§ Extrait fourni

==================================================

Des croisades du Moyen Âge aux invasions nazies du siècle dernier, des affrontements locaux aux grandes batailles mêlant le religieux et le politique, il y a toujours eu des confrontations et des divergences, mais il y a toujours eu aussi un front uni contre les conflits. Si l’on regarde bien, on voit comment l’ouverture d’esprit peut se répandre d’un groupe à un autre et d’un pays à un autre. En voyageant, nous ne pouvons échapper aux éléments qui nous orientent vers des histoires plus vastes et plus complètes et nous ne devons jamais sous-estimer notre capacité à apprendre de l’autre.

==================================================

§ Consignes
• 1. Répondez à ces questions à partir de l'extrait sur les conflits :
(a) Quels affrontements l'extrait cite-t-il pour le Moyen Âge et pour le siècle dernier ?
(b) D'où vers où l'ouverture d'esprit peut-elle se répandre ?
(c) Que ne devons-nous jamais sous-estimer ?
• 2. Pour chaque affirmation, indiquez si elle concorde avec l'extrait sur les conflits. Justifiez par une citation.
(a) Il y a toujours eu un front uni contre les conflits.
(b) En voyageant, on peut échapper aux éléments qui orientent vers des histoires plus vastes.
(c) Seules les grandes batailles y sont évoquées.

§ Données brutes
==================================================

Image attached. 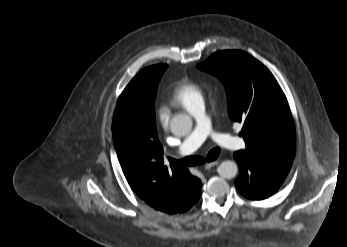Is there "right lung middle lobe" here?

==================================================

§ Réponses
• 1.
(a) Les croisades pour le Moyen Âge et les invasions nazies pour le siècle dernier.
(b) D'un groupe à un autre et d'un pays à un autre.
(c) Notre capacité à apprendre de l'autre.

• 2.
(a) Oui : « il y a toujours eu aussi un front uni contre les conflits ».
(b) Non : « En voyageant, nous ne pouvons échapper aux éléments qui nous orientent vers des histoires plus vastes et plus complètes ».
(c) Non : « des affrontements locaux aux grandes batailles ».